■ Extrait de page:
Le vice-premier ministre de la Fonction publique, Jean-Pierre Lihau a qualifié d’échec l’appel à la ville morte lancé par l’opposition, le 03 juin.
Ce membre du gouvernement affirme que l’administration publique et la majorité des services ont fonctionné normalement, notamment à Kinshasa, capitale et siège des institutions de la République démocratique du Congo.
Selon Jean-Pierre Lihau, les effectifs étaient au complet et que les agents, des cadres aux simples travailleurs, se sont présentés à leurs postes comme à l’accoutumée.
« J’ai fait la ronde de presque toutes les administrations et je me suis rendu compte que les fonctionnaires, tous les fonctionnaires, sans exception, ont affiché l’effectif complet. Tout le monde était à son poste… », a déclaré le vice-premier ministre.
Au-delà de son constat, Jean-Pierre Lihau estime que cette réponse des fonctionnaires traduit une compréhension collective. Il a salué la maturité des agents ayant choisi de faire fonctionner l’appareil étatique, considérant que l’État ne peut se suspendre au gré des mobilisations politiques.
« Nos fonctionnaires ont compris que l’État ne peut pas s’arrêter. Ils ont aussi compris qu’en somme, c’est eux qui aujourd’hui incarnent l’État », a-t-il ajouté.

Dans sa déclaration, le ministre souligne qu’autrefois, ces appels « réussissaient » parce que le contexte politique était différent, évoquant une époque « dictatoriale ». Aujourd’hui, affirme-t-il, la République démocratique du Congo évolue dans un cadre davantage démocratique.
« Il est important que ceux qui ont été à l’initiative puissent comprendre que les temps ont changé. Il est temps de faire la politique autrement, à travers le débat d’idées, le débat autour des problèmes qui se posent dans la société, autour des sujets précieux qui concernent la vie de tous les jours de nos compatriotes. L’économie, le social, l’école, la santé, les routes, les transports, l’accès à l’eau potable, à l’électricité, l’environnement, l’assainissement, l’agriculture, l’élevage, la pêche, bref, la diversification de l’économie »,a-t-il argué.
Pour étayer son argumentaire, Jean-Pierre Lihau a présenté la réalité observée dans les rues et les quartiers. D’après lui, l’activité commerciale et sociale s’est poursuivie. Il cite, entre autres, l’ouverture des boutiques et des restaurants, le fonctionnement des hôpitaux ainsi que la tenue des activités scolaires.

■ Énoncé 1:
Traduisez en anglais cette phrase de l'extrait de page : « D'après lui, l'activité commerciale et sociale s'est poursuivie. »
■ Énoncé 2:
D'après l'extrait de page, à quelle date l'opposition a-t-elle lancé l'appel à la ville morte ?
■ Énoncé 3:
Renvoyez sans aucun changement le passage de l'extrait de page qui débute aux mots « Pour étayer son » et s'arrête après les mots « des activités scolaires. ».
Les entrées n'ont aucun rapport avec l'extrait de page.

■ Entrées:

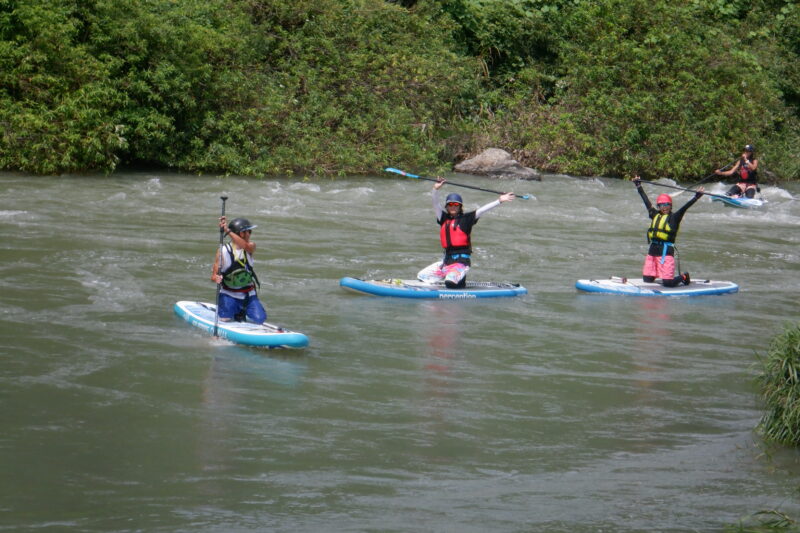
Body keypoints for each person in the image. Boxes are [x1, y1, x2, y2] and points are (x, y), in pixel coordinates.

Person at [417, 177, 515, 288]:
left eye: (456, 205)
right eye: (450, 205)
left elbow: (482, 210)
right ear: (447, 206)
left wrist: (499, 201)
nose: (453, 207)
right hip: (446, 262)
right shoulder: (443, 217)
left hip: (461, 262)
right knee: (422, 276)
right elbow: (435, 204)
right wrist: (435, 189)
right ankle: (446, 280)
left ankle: (456, 281)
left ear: (460, 206)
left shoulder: (467, 219)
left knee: (450, 283)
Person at [632, 176, 705, 287]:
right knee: (647, 280)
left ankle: (684, 276)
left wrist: (696, 197)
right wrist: (638, 185)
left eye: (667, 204)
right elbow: (646, 201)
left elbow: (685, 207)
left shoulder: (674, 217)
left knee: (668, 283)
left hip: (666, 252)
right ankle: (656, 275)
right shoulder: (654, 214)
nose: (665, 207)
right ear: (659, 206)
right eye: (662, 205)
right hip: (653, 251)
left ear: (670, 206)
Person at [210, 216, 267, 323]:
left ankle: (241, 311)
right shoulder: (223, 251)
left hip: (248, 296)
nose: (250, 234)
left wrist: (227, 230)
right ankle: (235, 311)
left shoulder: (251, 246)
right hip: (228, 294)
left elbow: (245, 246)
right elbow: (213, 276)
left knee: (260, 319)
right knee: (225, 319)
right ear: (241, 234)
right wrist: (216, 278)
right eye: (249, 231)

■ Résultat obtenu 1:
According to him, commercial and social activity continued.

■ Résultat obtenu 2:
Le 03 juin.

■ Résultat obtenu 3:
Pour étayer son argumentaire, Jean-Pierre Lihau a présenté la réalité observée dans les rues et les quartiers. D’après lui, l’activité commerciale et sociale s’est poursuivie. Il cite, entre autres, l’ouverture des boutiques et des restaurants, le fonctionnement des hôpitaux ainsi que la tenue des activités scolaires.